=== ESTRATTO DELLA FONTE ===
Requisitoria durissima della Procura di Milano sul cosiddetto “falso complotto Eni”, con richieste di pena elevate e toni severi nei confronti degli imputati. Secondo i pubblici ministeri Cristian Barilli e Giovanni Polizzi, si è di fronte a “uno dei più feroci attentati allo svolgimento della vita giudiziaria ed economica del nostro Paese”, un progetto criminale che avrebbe causato il “turbamento del regolare funzionamento” del maggiore gruppo industriale italiano.

Al termine di un’indagine durata nove anni — in cui si è innestato anche il filone sulla presunta Loggia Ungheria, con ripercussioni interne alla stessa magistratura milanese — l’accusa ha sollecitato 6 anni e 4 mesi di reclusione per Piero Amara, già legale esterno del colosso energetico, e per l’ex manager Vincenzo Armanna. Per entrambi le ipotesi di reato sono associazione per delinquere e calunnia ai danni dell’amministratore delegato Claudio Descalzi e dell’ex direttore del personale Claudio Granata, che insieme a Eni si sono costituiti parti civili.

=== DATI FORNITI ===

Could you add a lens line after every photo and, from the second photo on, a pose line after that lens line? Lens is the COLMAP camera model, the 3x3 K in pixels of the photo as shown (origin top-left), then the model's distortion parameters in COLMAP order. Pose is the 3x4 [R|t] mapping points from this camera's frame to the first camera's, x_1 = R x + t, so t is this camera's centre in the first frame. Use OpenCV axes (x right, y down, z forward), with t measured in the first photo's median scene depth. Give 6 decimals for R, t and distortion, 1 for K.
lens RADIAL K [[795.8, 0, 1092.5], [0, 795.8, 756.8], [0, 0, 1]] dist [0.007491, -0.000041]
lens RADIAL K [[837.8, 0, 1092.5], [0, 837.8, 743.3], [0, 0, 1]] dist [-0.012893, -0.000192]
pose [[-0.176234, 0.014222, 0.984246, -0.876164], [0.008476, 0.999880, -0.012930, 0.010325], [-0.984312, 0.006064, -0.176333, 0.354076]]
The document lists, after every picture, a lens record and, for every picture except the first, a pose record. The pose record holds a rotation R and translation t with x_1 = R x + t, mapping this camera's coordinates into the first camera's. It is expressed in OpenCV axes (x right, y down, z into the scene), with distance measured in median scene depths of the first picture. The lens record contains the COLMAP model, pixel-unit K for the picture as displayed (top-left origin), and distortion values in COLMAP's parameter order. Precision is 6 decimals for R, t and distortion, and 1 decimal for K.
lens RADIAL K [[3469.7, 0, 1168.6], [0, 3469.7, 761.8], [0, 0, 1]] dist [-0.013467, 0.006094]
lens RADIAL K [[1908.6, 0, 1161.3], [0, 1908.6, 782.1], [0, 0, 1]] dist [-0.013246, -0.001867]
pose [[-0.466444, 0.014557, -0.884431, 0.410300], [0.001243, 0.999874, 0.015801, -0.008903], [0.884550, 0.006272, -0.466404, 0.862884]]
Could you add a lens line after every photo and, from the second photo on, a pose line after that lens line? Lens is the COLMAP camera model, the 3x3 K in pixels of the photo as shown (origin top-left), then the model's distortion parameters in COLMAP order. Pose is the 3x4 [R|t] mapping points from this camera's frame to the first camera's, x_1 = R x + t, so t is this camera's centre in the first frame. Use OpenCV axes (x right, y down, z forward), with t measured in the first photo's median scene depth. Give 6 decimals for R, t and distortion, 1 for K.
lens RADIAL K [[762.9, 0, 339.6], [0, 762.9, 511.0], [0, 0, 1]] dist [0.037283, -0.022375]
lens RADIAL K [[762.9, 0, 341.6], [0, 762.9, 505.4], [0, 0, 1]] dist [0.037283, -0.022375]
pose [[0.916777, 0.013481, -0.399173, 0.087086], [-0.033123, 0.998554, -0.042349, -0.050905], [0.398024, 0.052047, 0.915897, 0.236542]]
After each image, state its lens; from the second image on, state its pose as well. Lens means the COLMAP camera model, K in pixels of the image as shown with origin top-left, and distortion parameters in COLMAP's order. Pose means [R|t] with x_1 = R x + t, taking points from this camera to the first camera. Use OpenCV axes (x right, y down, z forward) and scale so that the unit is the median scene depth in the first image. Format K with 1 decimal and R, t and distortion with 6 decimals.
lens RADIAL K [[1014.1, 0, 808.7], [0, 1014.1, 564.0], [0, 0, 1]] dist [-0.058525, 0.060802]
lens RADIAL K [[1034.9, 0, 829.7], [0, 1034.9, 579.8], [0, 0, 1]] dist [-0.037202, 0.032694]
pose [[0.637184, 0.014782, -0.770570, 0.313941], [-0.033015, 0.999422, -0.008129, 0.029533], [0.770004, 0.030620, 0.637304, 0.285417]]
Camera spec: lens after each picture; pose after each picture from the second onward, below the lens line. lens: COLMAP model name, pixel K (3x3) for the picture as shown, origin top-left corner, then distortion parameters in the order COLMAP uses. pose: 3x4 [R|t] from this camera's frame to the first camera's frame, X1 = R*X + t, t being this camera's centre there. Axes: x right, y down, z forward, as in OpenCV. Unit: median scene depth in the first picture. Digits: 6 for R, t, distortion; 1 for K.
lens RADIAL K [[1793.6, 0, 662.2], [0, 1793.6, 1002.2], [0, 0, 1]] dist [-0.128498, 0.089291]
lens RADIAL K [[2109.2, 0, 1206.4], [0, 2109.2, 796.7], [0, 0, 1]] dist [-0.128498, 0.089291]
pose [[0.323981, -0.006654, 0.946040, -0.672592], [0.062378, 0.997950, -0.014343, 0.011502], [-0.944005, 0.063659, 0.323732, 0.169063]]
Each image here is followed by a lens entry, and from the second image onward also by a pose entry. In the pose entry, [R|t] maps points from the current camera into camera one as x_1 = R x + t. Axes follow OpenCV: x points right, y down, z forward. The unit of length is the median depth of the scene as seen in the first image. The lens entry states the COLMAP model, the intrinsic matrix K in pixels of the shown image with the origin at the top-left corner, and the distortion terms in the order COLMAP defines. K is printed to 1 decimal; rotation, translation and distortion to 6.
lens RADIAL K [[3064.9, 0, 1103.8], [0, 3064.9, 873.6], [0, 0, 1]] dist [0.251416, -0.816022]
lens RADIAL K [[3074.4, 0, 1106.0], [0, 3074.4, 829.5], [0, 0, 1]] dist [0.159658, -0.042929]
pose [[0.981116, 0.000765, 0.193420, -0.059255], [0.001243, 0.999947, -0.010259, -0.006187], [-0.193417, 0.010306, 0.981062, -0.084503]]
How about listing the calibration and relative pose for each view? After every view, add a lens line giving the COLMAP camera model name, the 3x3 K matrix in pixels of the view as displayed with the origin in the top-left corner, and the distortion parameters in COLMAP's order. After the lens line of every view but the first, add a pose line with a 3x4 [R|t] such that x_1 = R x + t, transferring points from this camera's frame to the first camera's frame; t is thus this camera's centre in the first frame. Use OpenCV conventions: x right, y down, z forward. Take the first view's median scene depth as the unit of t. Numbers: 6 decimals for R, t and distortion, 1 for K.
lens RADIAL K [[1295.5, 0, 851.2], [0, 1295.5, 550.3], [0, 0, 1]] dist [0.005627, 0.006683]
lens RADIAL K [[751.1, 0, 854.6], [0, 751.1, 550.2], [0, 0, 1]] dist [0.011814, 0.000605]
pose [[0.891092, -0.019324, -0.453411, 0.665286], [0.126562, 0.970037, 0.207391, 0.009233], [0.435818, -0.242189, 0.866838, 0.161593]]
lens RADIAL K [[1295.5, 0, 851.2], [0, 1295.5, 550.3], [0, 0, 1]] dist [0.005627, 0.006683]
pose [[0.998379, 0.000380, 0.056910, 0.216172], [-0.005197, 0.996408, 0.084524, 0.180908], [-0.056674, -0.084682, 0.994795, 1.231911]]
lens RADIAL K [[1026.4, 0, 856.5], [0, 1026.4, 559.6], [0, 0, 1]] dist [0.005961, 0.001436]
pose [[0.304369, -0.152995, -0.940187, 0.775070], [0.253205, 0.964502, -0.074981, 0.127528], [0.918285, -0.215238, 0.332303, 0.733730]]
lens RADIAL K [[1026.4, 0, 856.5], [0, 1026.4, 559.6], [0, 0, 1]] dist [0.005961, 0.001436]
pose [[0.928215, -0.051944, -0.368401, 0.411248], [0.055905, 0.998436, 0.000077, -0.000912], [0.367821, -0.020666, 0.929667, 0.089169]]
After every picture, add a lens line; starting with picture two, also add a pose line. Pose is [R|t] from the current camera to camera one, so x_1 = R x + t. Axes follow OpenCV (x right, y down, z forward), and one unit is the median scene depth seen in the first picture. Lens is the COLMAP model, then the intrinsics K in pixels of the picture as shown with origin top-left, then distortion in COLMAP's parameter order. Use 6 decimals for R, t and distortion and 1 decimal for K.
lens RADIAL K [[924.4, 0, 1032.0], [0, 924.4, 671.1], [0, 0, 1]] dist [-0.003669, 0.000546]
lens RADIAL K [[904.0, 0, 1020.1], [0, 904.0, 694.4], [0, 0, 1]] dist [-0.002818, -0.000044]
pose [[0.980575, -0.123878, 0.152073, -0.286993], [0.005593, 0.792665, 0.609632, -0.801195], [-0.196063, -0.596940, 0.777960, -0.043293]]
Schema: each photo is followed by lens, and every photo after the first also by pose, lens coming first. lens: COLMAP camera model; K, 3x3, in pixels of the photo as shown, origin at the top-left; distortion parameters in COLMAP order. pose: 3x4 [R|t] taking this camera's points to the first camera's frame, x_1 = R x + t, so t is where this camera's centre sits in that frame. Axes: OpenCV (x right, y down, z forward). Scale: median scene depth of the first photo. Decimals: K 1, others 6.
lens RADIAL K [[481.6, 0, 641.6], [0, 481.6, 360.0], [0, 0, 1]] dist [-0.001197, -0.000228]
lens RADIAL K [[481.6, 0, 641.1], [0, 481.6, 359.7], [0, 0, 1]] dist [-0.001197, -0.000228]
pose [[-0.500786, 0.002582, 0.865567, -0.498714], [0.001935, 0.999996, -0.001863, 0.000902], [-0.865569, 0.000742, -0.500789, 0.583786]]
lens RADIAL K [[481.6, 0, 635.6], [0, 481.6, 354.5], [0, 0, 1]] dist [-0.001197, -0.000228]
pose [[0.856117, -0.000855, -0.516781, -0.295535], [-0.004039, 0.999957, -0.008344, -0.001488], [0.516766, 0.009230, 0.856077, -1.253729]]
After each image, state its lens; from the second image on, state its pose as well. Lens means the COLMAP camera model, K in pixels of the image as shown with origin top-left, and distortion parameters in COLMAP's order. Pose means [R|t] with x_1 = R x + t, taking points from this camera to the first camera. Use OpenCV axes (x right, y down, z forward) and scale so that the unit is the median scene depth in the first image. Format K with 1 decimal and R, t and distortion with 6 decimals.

=== ISTRUZIONI ===
• a. Secondo l'estratto sul falso complotto Eni, quale pena ha chiesto l'accusa per Piero Amara e Vincenzo Armanna?
• b. Prosegui l'estratto sul falso complotto Eni dopo l'ultima frase riportata.
I record provengono da una fonte diversa da quella dell'estratto.

=== RISULTATI PER ATTIVITÀ ===
• a. 6 anni e 4 mesi di reclusione ciascuno.

• b.
Chiesti inoltre 4 anni di carcere per l’avvocato Michele Bianco, ex membro dell’ufficio legale interno, anch’egli imputato per associazione per delinquere, e 3 anni per l’imprenditore Francesco Mazzagatti, accusato di autoriciclaggio. Per gli altri imputati i pm hanno domandato l’assoluzione con formula piena, oppure il non doversi procedere per prescrizione. Tra le posizioni per cui è stata richiesta l’assoluzione figurano l’ex responsabile dell’ufficio legale Massimo Mantovani e l’ex numero due di Eni, Antonio Vella.